Trecho do documento:

A MP-945 contém medidas diretamente ligadas à batalha da saúde, portanto temporárias. São evidentemente necessárias e abrangentes. Mas há outras, que vinham sendo discutidas mesmo antes da pandemia e foram adotadas no contexto da pandemia, mas tendem a se perpetuar nos portos organizados. Por exemplo, no rastro do Decreto nº 10.292, as atividades portuárias são caracterizadas como essenciais. E explicitamente é determinada a escalação eletrônica dos TPAs, enquanto veda a escalação presencial. O sr. vê algum risco de um fechamento nos portos nacionais, como ocorreu na China? Insisto, riscos sempre existem. Mas todas as informações indicam que esse risco, ao menos no momento e no horizonte visível, não é grande. Os gestores e as autoridades parecem ter atuado com celeridade e competência. E isso é muito importante. Falando sobre o pós-pandemia, que impactos o sr. prevê para a economia brasileira? O impacto será enorme. Seja pela produção que vai sendo reduzida, seja pelos dispêndios desse “esforço de guerra”, na casa de centenas de bilhões de reais, seja pelos investimentos que estão sendo e serão postergados, seja pela desorganização na economia – por exemplo, descumprimentos de contratos, públicos e privados, e não serão poucos. Os analistas começam a fazer as contas, mas ainda é muito difícil quantifica-lo. E, certamente, será necessário um bom tempo para se recolocar a casa em ordem e retomar indicadores e padrões da situação da economia no período pré-pandemia.
E os impactos no setor de infraestrutura no pós-pandemia? E no setor portuário?
Impacto existirá. Será relevante mas, também, heterogêneo. Saneamento deverá ser pouco afetado, mesmo porque é arma essencial na batalha da saúde. Energia deverá ter queda maior, em função da economia rodando mais lentamente. Transporte coletivo e aviação, até em função da quarentena, já estão sendo duramente afetados. Transporte coletivo urbano e metropolitano já caiu mais da metade, e em alguns casos a um terço ou um quarto, e os aeroportos estão desertos. Congonhas, por exemplo, não funcionará em abril e Guarulhos caiu a algo como 10% do movimento pré-pandemia. Os portos mantêm seus ritmos e, alguns setores, até aumentaram a movimentação recentemente, muito porque as exportações de soja e minério cresceram, talvez porque China e outros países estão reforçando seus estoques estratégicos. O ministro da Infraestrutura, Tarcísio Gomes de Freitas, fala na grande atratividade dos projetos de infraestrutura brasileiros no pós-pandemia.

Tarefas:
[1] Reescreva em forma de lista, mantendo os fatos principais, o parágrafo do trecho do documento que começa com "Impacto existirá".
[2] Segundo o trecho do documento, como as atividades portuárias são caracterizadas "no rastro do Decreto nº 10.292"?

Seção de entradas:

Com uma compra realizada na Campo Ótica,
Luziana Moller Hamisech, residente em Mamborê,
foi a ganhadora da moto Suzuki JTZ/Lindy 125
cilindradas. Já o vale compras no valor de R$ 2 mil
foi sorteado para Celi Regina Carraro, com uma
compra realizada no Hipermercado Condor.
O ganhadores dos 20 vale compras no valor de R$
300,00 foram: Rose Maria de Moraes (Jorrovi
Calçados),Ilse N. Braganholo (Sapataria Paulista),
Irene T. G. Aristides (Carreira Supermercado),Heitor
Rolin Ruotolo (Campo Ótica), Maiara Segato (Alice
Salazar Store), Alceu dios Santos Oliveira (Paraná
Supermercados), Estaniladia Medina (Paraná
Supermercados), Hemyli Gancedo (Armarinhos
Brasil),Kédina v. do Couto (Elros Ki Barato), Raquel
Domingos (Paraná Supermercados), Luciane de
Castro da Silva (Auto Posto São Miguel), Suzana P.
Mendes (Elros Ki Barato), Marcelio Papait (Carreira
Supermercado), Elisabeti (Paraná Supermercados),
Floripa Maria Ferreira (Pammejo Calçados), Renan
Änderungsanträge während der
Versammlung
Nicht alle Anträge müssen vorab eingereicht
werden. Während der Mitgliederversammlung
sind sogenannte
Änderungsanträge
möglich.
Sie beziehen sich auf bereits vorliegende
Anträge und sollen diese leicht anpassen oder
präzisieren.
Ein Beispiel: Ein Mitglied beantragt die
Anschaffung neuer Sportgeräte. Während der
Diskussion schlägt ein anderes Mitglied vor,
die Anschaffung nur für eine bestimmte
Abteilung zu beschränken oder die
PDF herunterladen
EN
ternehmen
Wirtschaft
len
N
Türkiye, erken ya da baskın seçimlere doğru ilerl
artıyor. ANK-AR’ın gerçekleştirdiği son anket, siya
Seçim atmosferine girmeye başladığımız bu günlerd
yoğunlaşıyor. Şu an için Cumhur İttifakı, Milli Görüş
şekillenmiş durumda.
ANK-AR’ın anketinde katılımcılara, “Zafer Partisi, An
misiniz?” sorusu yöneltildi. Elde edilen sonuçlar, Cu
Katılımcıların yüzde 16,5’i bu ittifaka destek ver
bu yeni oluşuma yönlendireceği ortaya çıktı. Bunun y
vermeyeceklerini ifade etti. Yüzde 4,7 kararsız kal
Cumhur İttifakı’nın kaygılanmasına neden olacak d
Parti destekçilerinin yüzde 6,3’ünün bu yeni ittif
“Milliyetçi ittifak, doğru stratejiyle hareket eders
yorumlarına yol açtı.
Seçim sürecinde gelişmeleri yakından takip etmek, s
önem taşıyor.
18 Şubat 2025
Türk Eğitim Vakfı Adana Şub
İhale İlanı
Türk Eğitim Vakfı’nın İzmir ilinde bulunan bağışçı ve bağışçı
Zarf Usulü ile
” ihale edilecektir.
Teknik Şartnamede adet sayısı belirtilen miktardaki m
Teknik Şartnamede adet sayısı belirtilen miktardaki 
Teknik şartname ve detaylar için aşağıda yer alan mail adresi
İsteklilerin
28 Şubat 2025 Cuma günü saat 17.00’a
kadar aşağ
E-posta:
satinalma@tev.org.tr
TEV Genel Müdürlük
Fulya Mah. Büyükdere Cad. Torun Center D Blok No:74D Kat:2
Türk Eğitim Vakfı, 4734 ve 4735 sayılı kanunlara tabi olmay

Respostas em ordem:
[1]
- O impacto no pós-pandemia será relevante, mas heterogêneo.
- Saneamento: deverá ser pouco afetado, por ser arma essencial na batalha da saúde.
- Energia: deverá ter queda maior, com a economia rodando mais lentamente.
- Transporte coletivo e aviação: já duramente afetados, até em função da quarentena. O transporte coletivo urbano e metropolitano caiu mais da metade, em alguns casos a um terço ou um quarto. Os aeroportos estão desertos: Congonhas não funcionará em abril, e Guarulhos caiu a algo como 10% do movimento pré-pandemia.
- Portos: mantêm seus ritmos, e alguns setores até aumentaram a movimentação. Isso se deve muito ao crescimento das exportações de soja e minério, talvez porque China e outros países estão reforçando seus estoques estratégicos.
- O ministro da Infraestrutura, Tarcísio Gomes de Freitas, fala na grande atratividade dos projetos de infraestrutura brasileiros no pós-pandemia.

[2] Como atividades essenciais.